Exercise details - Keep the images out and set the listing below down word for word.

Data extract -
───

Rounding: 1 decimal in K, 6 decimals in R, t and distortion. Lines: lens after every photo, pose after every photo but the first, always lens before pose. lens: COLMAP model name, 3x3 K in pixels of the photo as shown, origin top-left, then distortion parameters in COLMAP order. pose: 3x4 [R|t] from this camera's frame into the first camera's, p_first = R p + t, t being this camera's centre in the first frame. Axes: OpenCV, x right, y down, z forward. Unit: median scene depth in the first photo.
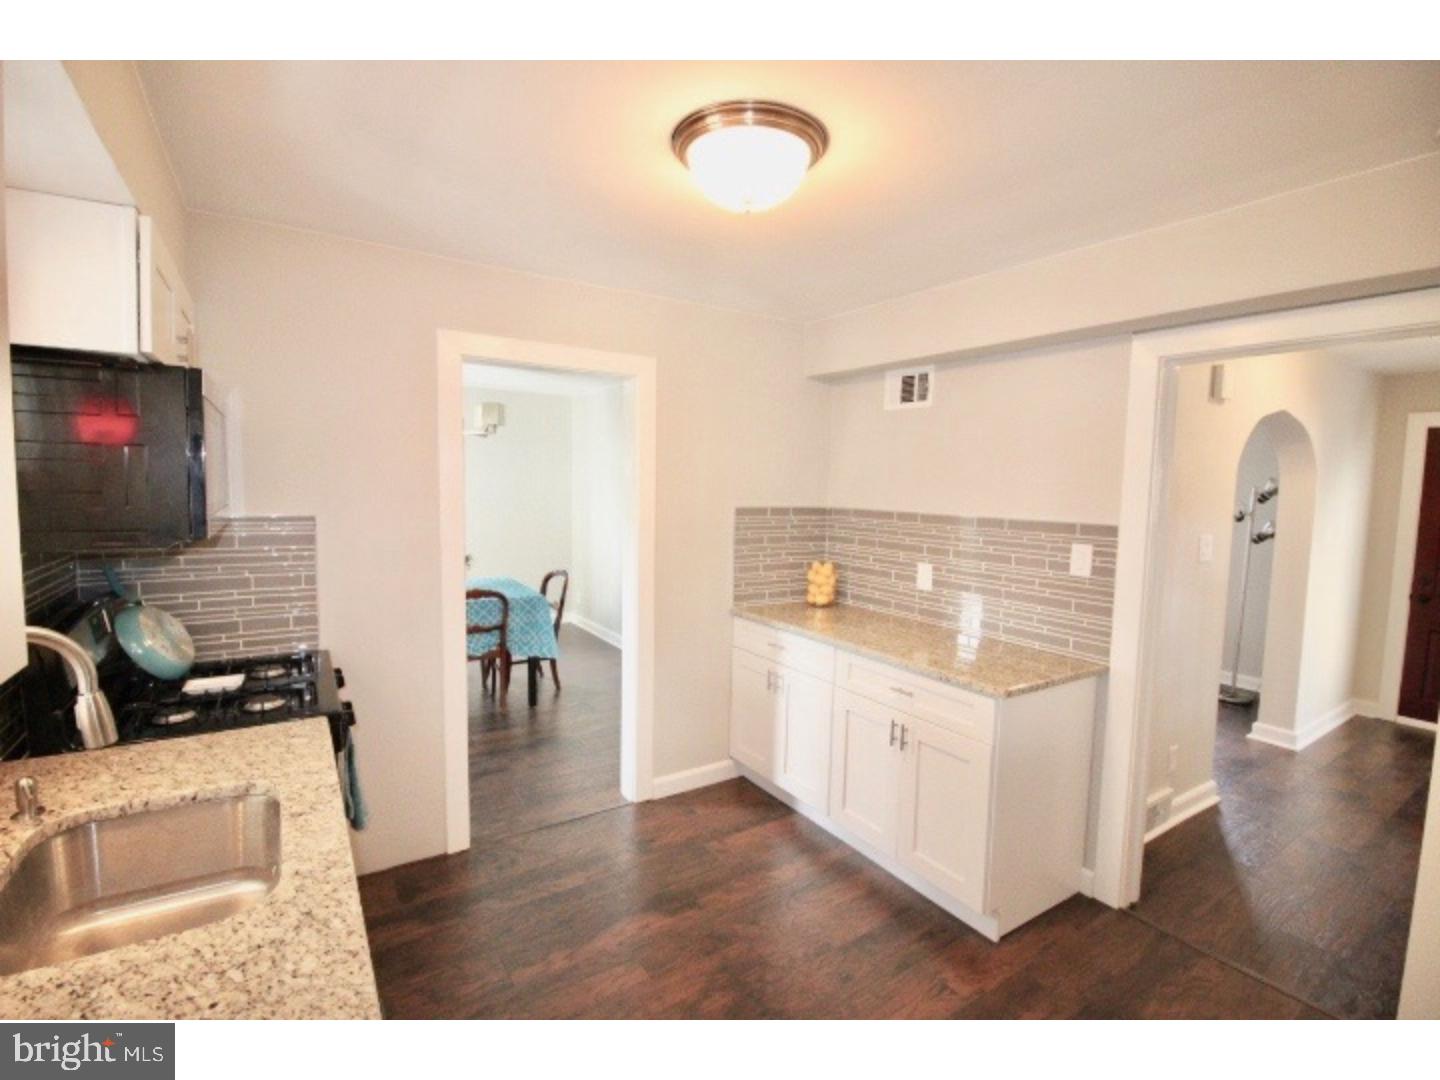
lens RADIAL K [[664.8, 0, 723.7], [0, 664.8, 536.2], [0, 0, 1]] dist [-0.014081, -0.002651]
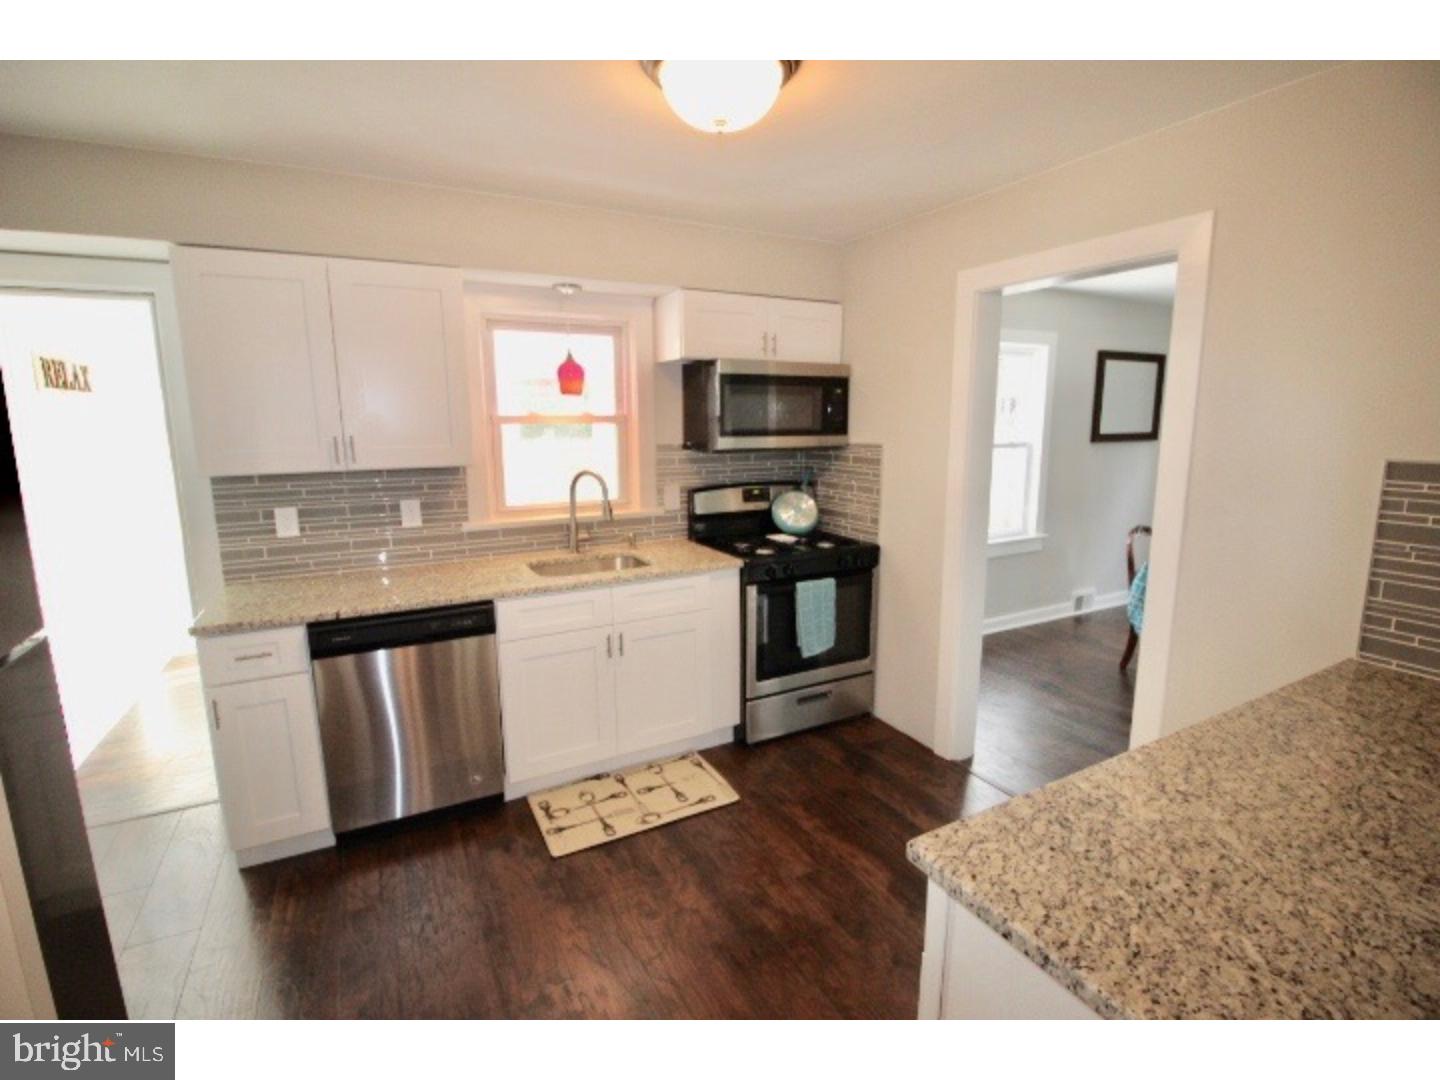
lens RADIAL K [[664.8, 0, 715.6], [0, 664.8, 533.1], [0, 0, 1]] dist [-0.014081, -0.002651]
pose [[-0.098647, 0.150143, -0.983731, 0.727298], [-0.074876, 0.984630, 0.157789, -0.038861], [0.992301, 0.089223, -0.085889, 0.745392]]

───

Your solution -
Rounding: 1 decimal in K, 6 decimals in R, t and distortion. Lines: lens after every photo, pose after every photo but the first, always lens before pose. lens: COLMAP model name, 3x3 K in pixels of the photo as shown, origin top-left, then distortion parameters in COLMAP order. pose: 3x4 [R|t] from this camera's frame into the first camera's, p_first = R p + t, t being this camera's centre in the first frame. Axes: OpenCV, x right, y down, z forward. Unit: median scene depth in the first photo.
lens RADIAL K [[664.8, 0, 723.7], [0, 664.8, 536.2], [0, 0, 1]] dist [-0.014081, -0.002651]
lens RADIAL K [[664.8, 0, 715.6], [0, 664.8, 533.1], [0, 0, 1]] dist [-0.014081, -0.002651]
pose [[-0.098647, 0.150143, -0.983731, 0.727298], [-0.074876, 0.984630, 0.157789, -0.038861], [0.992301, 0.089223, -0.085889, 0.745392]]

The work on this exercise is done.